> Task description
Count each line below that has "врачу" anywhere in it. Answer with the total alone.

>>>>

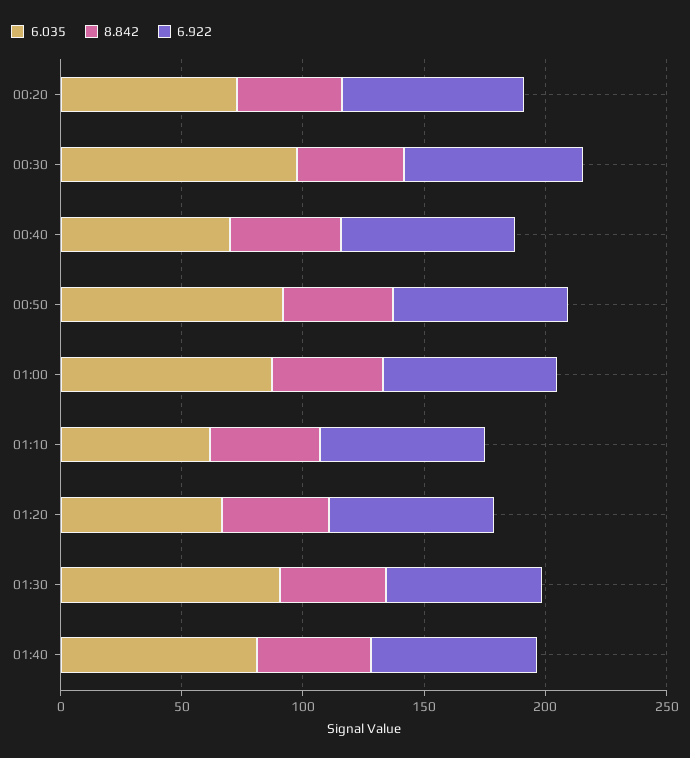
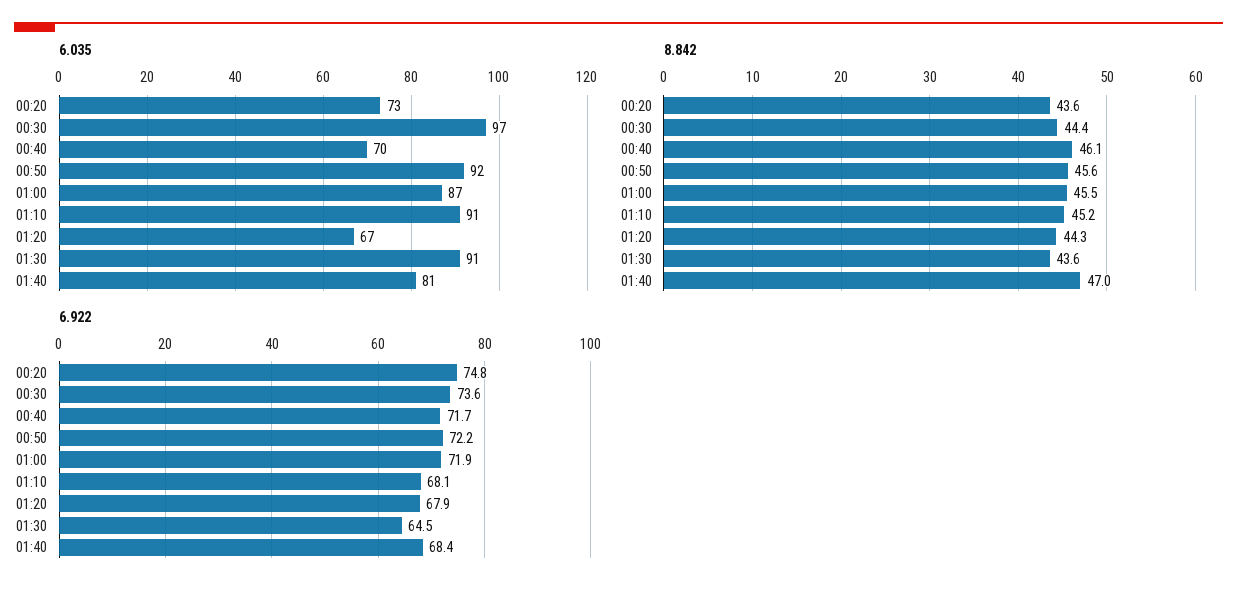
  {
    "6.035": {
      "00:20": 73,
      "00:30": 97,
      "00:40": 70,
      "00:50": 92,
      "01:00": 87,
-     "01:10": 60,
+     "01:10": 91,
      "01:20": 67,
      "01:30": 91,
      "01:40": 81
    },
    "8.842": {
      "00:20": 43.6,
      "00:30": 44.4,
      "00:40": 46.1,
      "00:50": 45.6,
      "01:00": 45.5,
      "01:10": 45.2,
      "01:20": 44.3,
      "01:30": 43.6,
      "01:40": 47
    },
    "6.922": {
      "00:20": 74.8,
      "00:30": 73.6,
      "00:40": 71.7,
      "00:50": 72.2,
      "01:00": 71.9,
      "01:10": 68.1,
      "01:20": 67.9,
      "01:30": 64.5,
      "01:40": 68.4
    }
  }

<<<<
>>>>

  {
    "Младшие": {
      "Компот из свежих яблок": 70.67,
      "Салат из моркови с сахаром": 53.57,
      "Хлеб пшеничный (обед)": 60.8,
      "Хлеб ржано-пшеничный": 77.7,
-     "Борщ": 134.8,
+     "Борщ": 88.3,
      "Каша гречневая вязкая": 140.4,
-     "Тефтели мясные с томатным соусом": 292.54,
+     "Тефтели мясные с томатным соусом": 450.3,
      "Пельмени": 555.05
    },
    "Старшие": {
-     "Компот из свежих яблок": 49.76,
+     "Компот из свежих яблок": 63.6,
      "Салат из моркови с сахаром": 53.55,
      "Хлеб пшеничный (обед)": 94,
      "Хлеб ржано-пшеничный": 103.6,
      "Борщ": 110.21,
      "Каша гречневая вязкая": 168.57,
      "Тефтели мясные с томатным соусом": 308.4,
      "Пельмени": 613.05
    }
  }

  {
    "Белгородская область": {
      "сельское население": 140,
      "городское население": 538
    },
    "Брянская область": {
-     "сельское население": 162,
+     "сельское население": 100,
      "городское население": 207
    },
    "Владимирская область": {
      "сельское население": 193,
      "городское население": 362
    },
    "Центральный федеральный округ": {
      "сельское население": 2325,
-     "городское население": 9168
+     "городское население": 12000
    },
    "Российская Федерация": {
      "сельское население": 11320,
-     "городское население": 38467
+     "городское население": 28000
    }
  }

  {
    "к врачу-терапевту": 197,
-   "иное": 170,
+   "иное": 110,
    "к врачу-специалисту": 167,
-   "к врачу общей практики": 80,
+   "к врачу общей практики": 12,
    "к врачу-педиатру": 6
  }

<<<<

> Output of the exercise
5